05/22/2013 | comments (1)
Originally the music of Brazil's bohemian, cosmopolitan urban centers (much like Parisian musette), choro music has delighted audiences around the world for well over a century. In choro, the sprightly rhythms, complex musicianship and beautiful melodies lay over a bed of jazz-like improvisation and informal music making; this is some tricky folk music to perform, to say the least. This blend of virtuosity and melodic beauty has led in the past couple decades to choro being introduced to bluegrass and American roots audiences through the common link of the mandolin.
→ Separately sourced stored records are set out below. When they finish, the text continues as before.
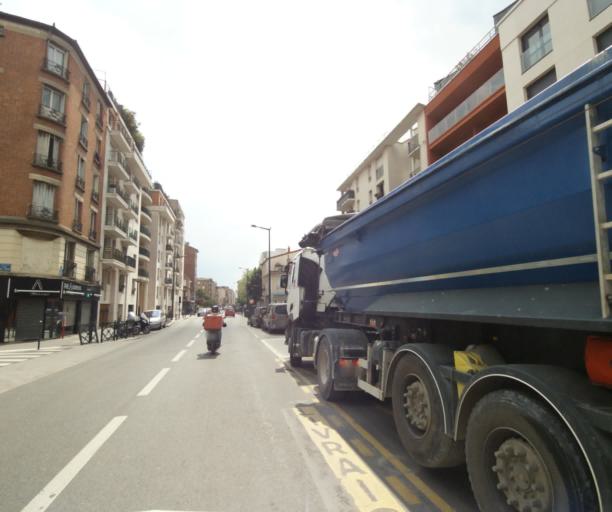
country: FR
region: Ile-de-France
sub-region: Departement des Hauts-de-Seine
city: Bois-Colombes
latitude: 48.9228
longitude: 2.2764
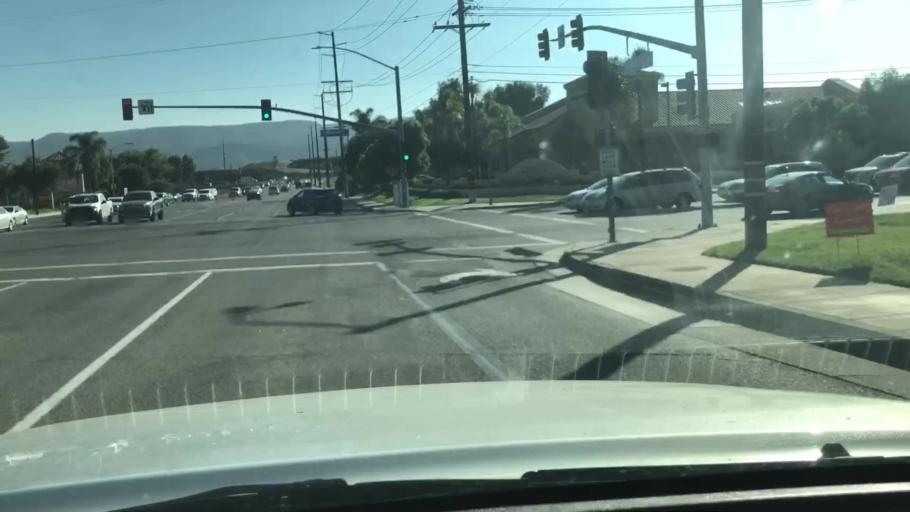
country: US
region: California
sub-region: Riverside County
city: Murrieta
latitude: 33.5533
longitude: -117.1956
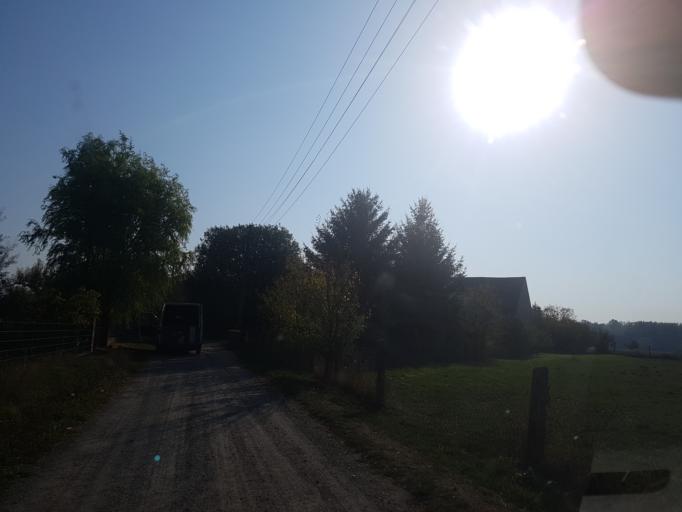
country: DE
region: Brandenburg
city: Finsterwalde
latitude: 51.6102
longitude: 13.7230
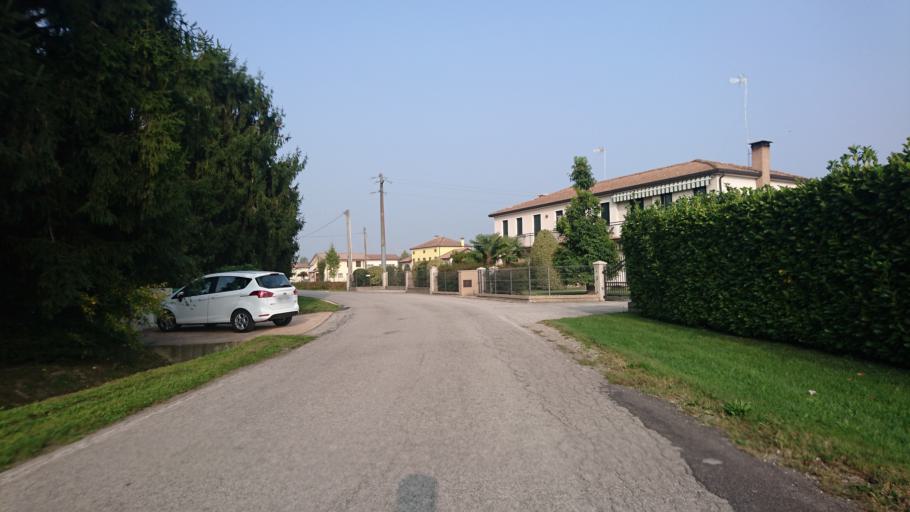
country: IT
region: Veneto
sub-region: Provincia di Padova
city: Santa Maria di Non
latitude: 45.5077
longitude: 11.8487
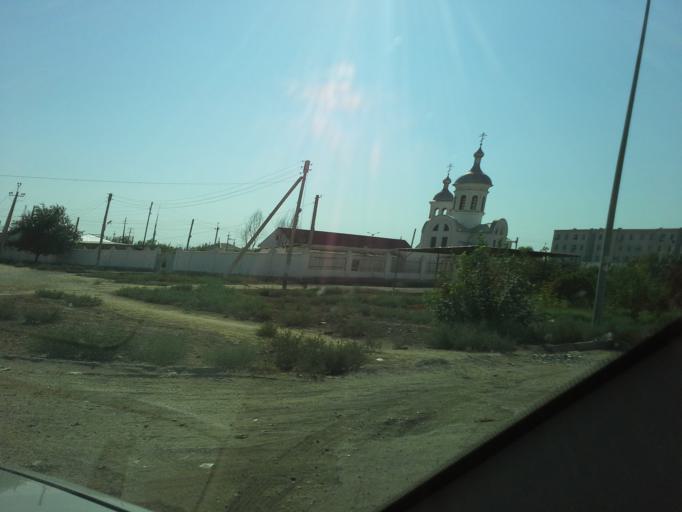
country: TM
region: Dasoguz
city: Dasoguz
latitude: 41.8228
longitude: 59.9669
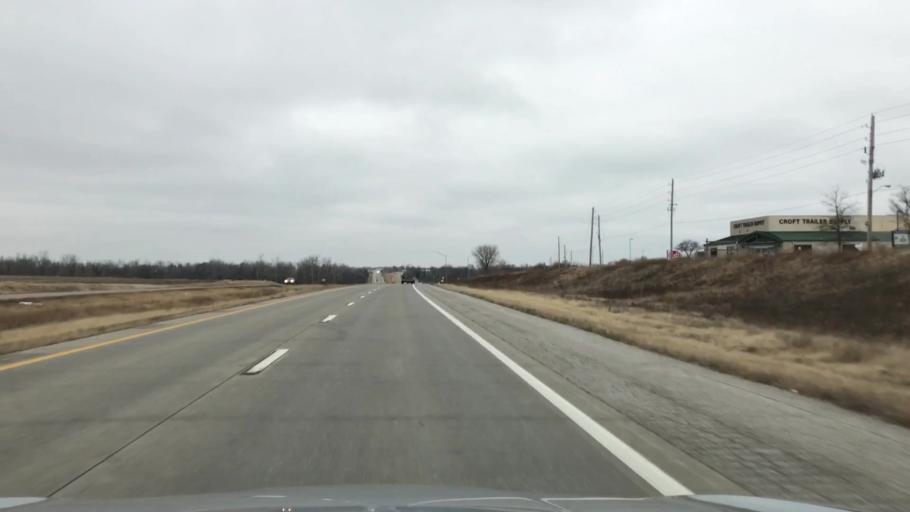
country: US
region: Missouri
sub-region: Jackson County
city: Lees Summit
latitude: 38.8747
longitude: -94.3744
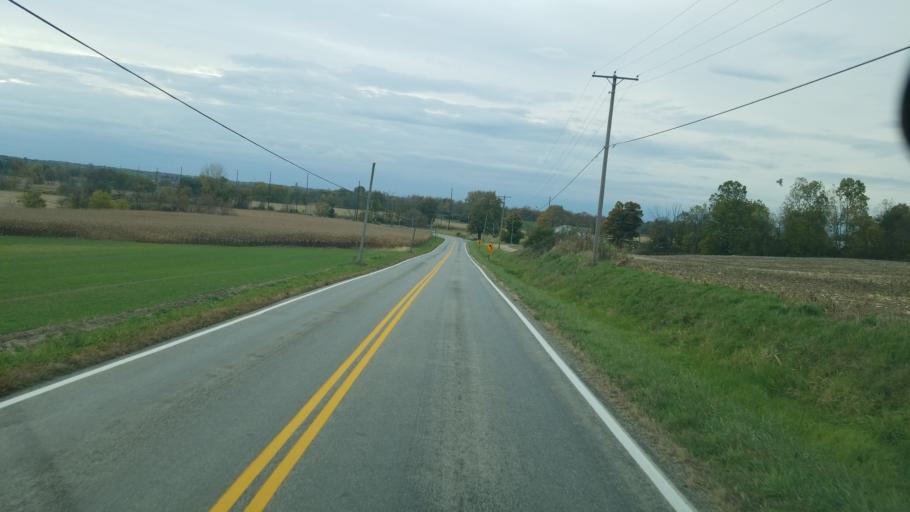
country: US
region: Ohio
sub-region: Ashland County
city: Ashland
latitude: 40.8772
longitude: -82.2626
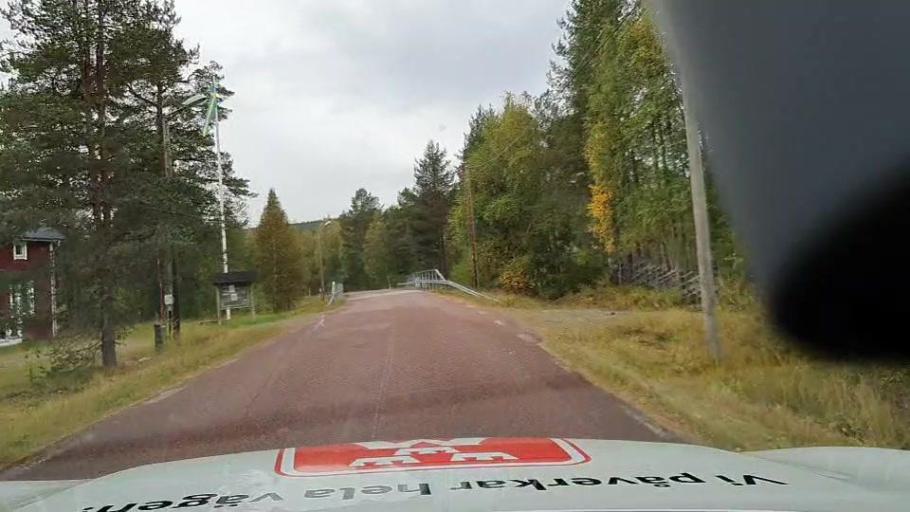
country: NO
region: Hedmark
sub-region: Engerdal
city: Engerdal
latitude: 62.0108
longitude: 12.6652
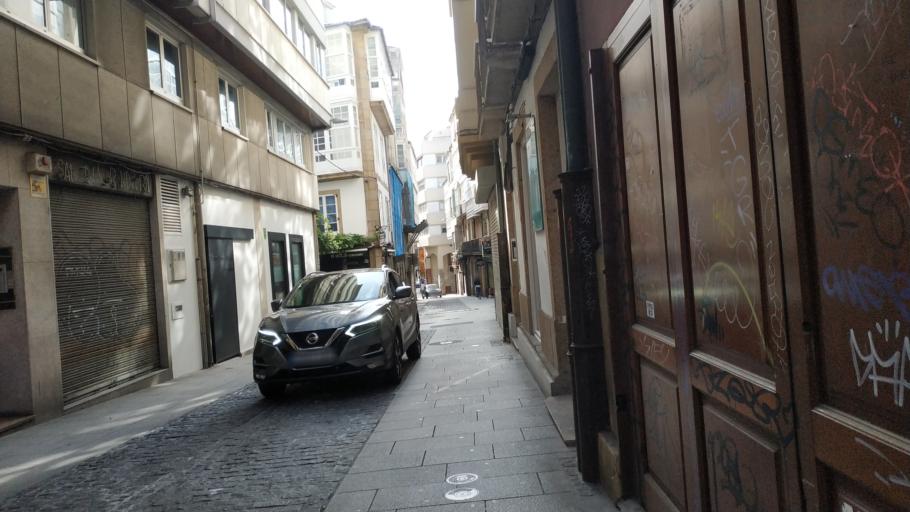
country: ES
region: Galicia
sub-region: Provincia da Coruna
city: A Coruna
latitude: 43.3720
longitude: -8.3997
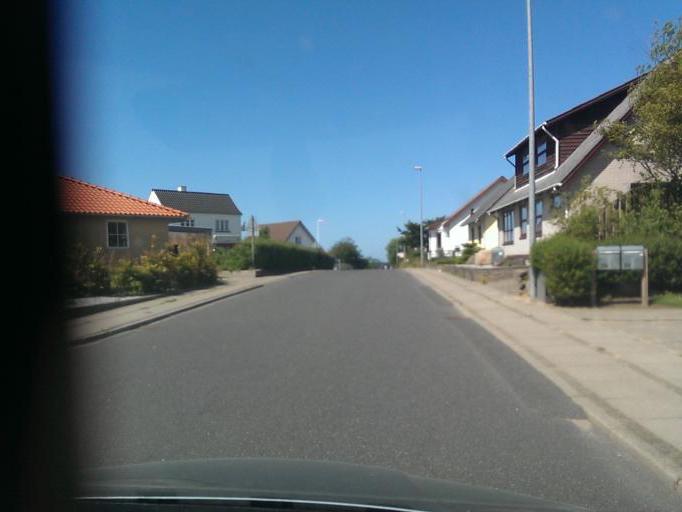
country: DK
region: North Denmark
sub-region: Jammerbugt Kommune
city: Pandrup
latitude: 57.3133
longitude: 9.7142
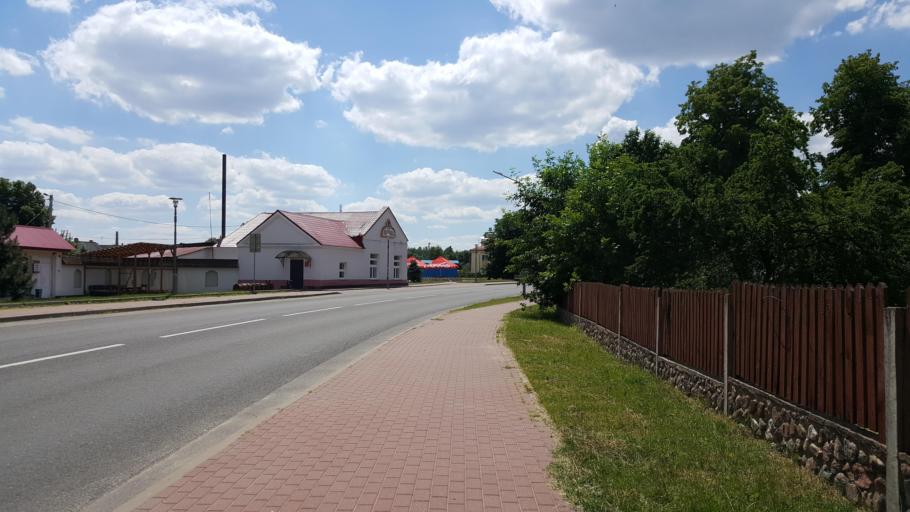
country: BY
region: Brest
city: Kamyanyuki
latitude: 52.5625
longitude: 23.8000
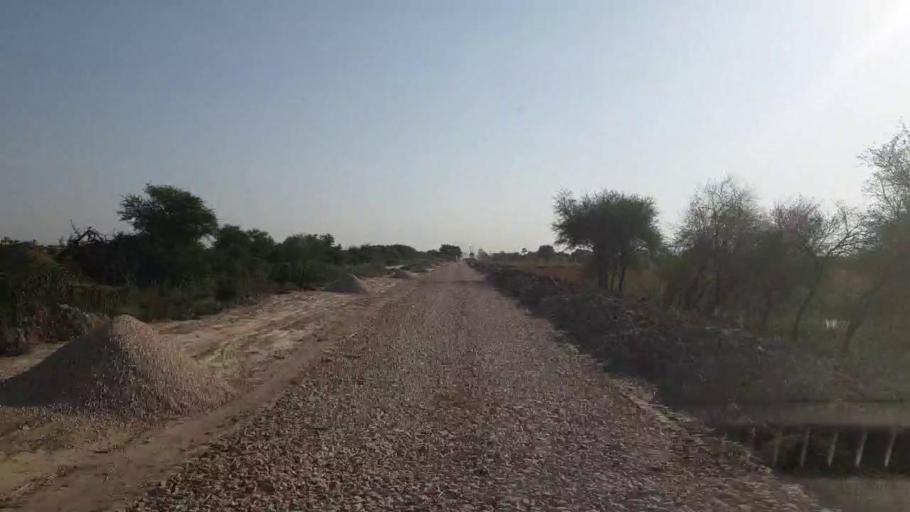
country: PK
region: Sindh
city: Talhar
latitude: 24.9285
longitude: 68.7485
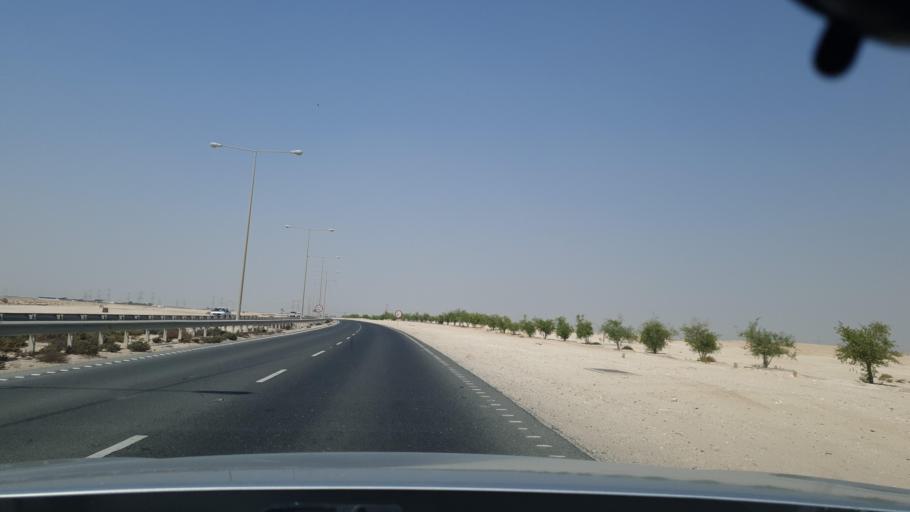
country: QA
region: Al Khawr
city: Al Khawr
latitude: 25.7369
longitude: 51.4910
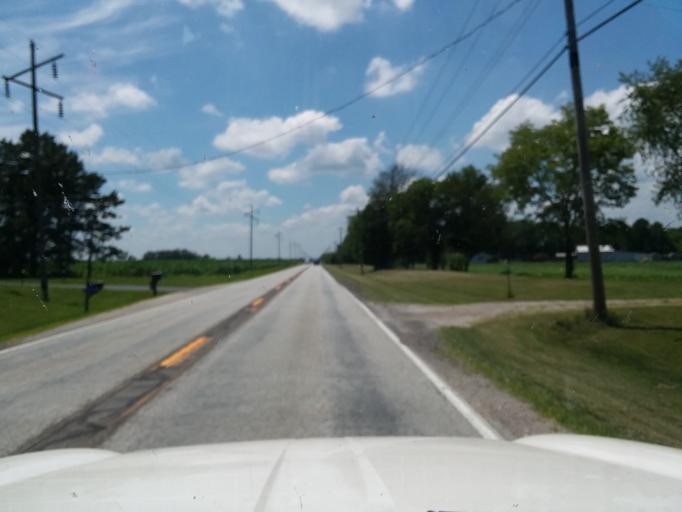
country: US
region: Indiana
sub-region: Johnson County
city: Trafalgar
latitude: 39.3981
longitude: -86.2005
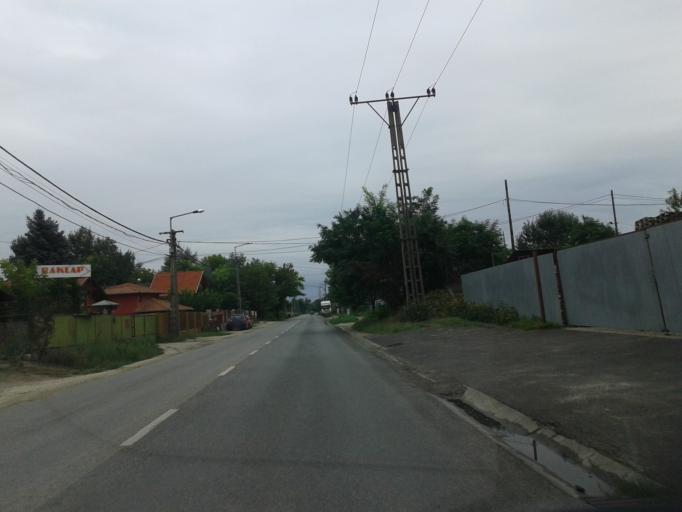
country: HU
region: Pest
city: Szigethalom
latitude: 47.3204
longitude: 19.0173
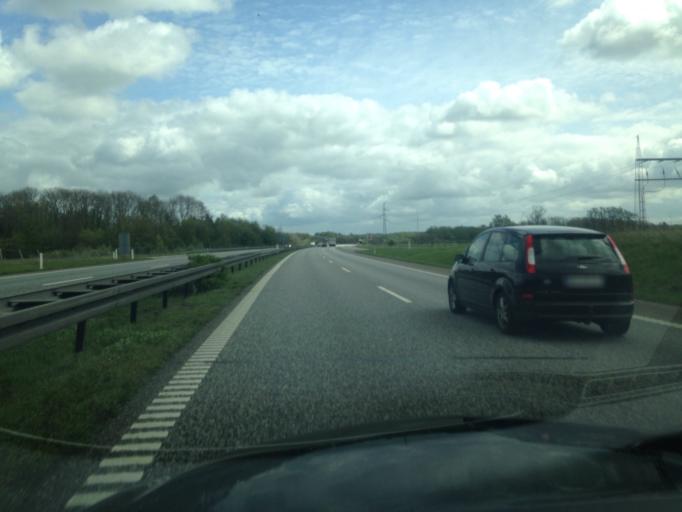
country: DK
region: South Denmark
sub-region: Kerteminde Kommune
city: Langeskov
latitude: 55.3655
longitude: 10.5193
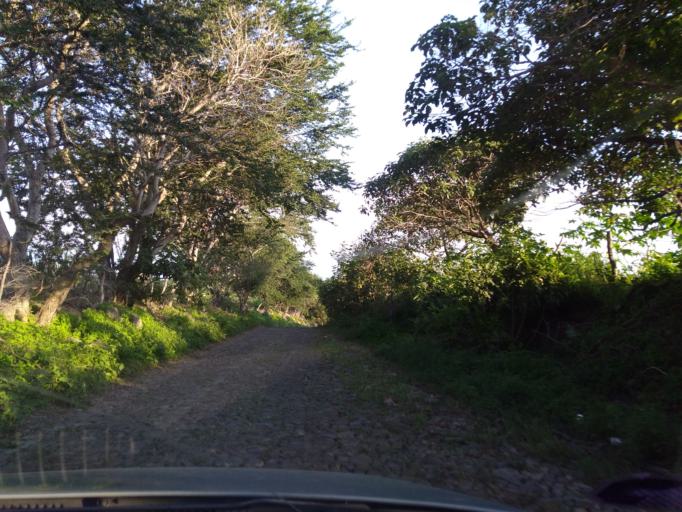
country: MX
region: Jalisco
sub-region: Tonila
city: San Marcos
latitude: 19.4588
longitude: -103.5201
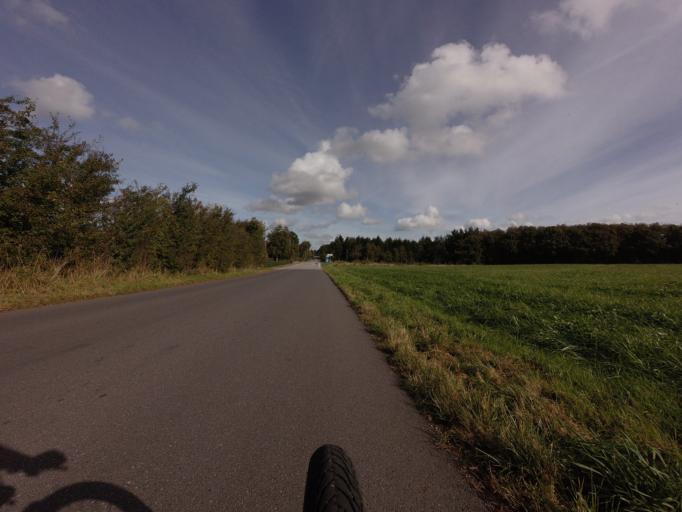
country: DK
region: Central Jutland
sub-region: Viborg Kommune
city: Bjerringbro
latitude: 56.4762
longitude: 9.6198
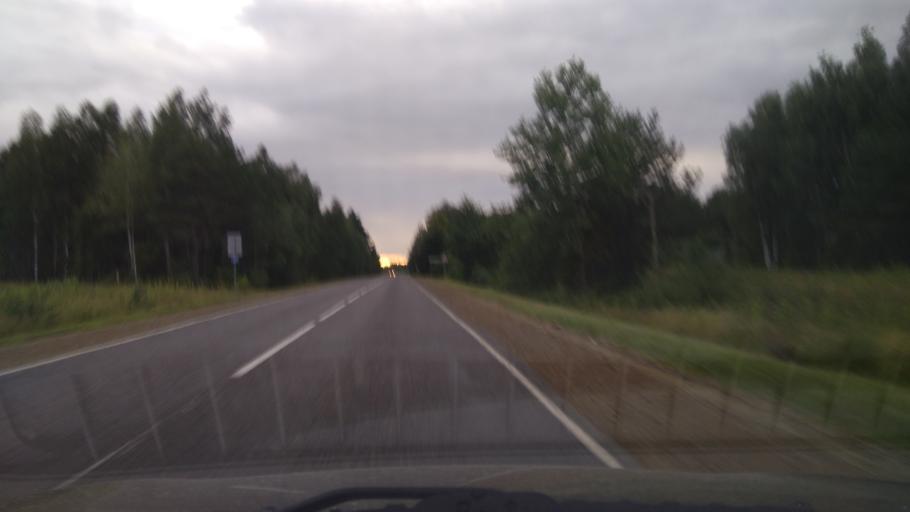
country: BY
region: Brest
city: Byaroza
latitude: 52.4144
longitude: 24.9870
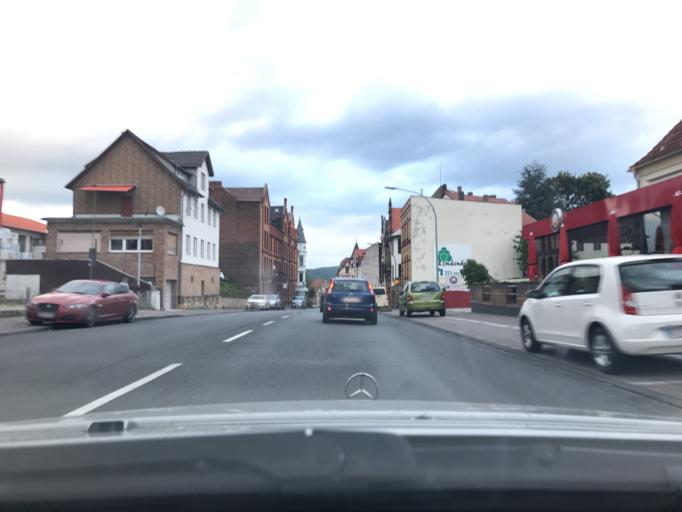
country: DE
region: Hesse
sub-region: Regierungsbezirk Kassel
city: Eschwege
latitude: 51.1868
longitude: 10.0491
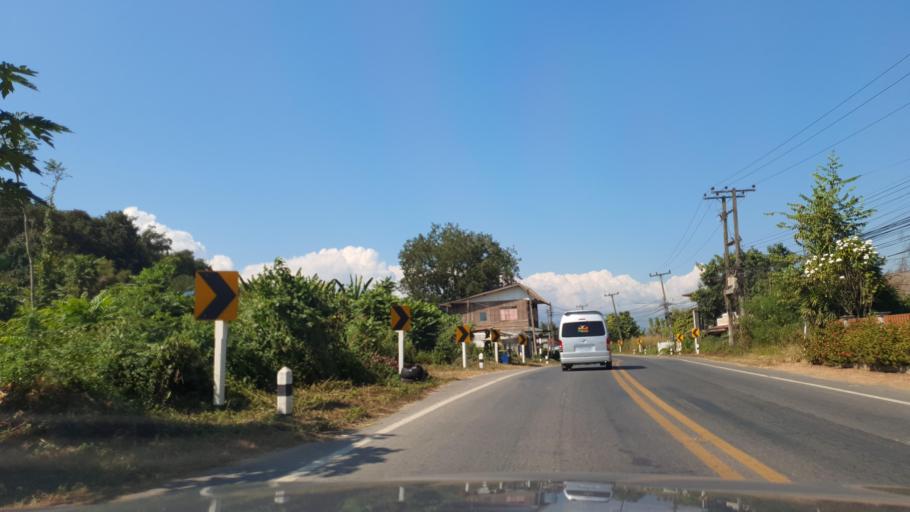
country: TH
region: Nan
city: Tha Wang Pha
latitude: 19.1055
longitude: 100.8141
In choro, the bandolim (a modified version of the mandolin) has become one of the central instruments of the genre in the West, and the discovery by powerhouse American mandolinists like David Grisman and Mike Marshall of a mandolin-centric tradition of music led many others to discover choro as well.
Recently in the Northwest we've been graced by tours from young Brazilian choro bandolim master Dudu Maia and I recently got a copy of the new album, Simples Assim, from one of his projects: Trio Brasileiro. In the group, Dudu Maia plays bandolim and composes most of the tunes, award-winning guitarist Douglas Lora plays the violão 7 cordes (7-string guitar) and composes some tunes as well, and his brother Alexandre Lora plays the tambourine-like pandeiro. Three men, three instruments, but their music sounds like a much larger ensemble! The intricate and interwoven melody lines between the bandolim and guitar create a stronger foundation than you might at first think, and with the rapid-fire pandeiro drumming, which has an astounding amount of bass reverberation for a small instrument, this trio could easily fill up a room with their powerful sound. Part of the power here is the rich studio recording, which masterfully balances each instrument. Kudos to Maia who recorded the album in his own studio, Casa Do Som. As is the way in choro music, the melodies reign supreme here. The first tune–"Saruê Bengala", composed by Maia–delights in a rhythmic push-and-pull between the bandolim and the stuttering rhythms of the pandeiro. While some of the tunes have a more modern, edgier feel to them, like "Marujo," Trio Brasileira also include a tune composed by choro legend Jacob do Bandolim, "Aguenta Seu Fulgêncio" which brings a lovely vintage feel to the album. Throughout, Maia's bandolim playing sparkles, a sign that he truly is one of the best players of his generation. Simples Assim is a pleasure to listen to and highly recommended!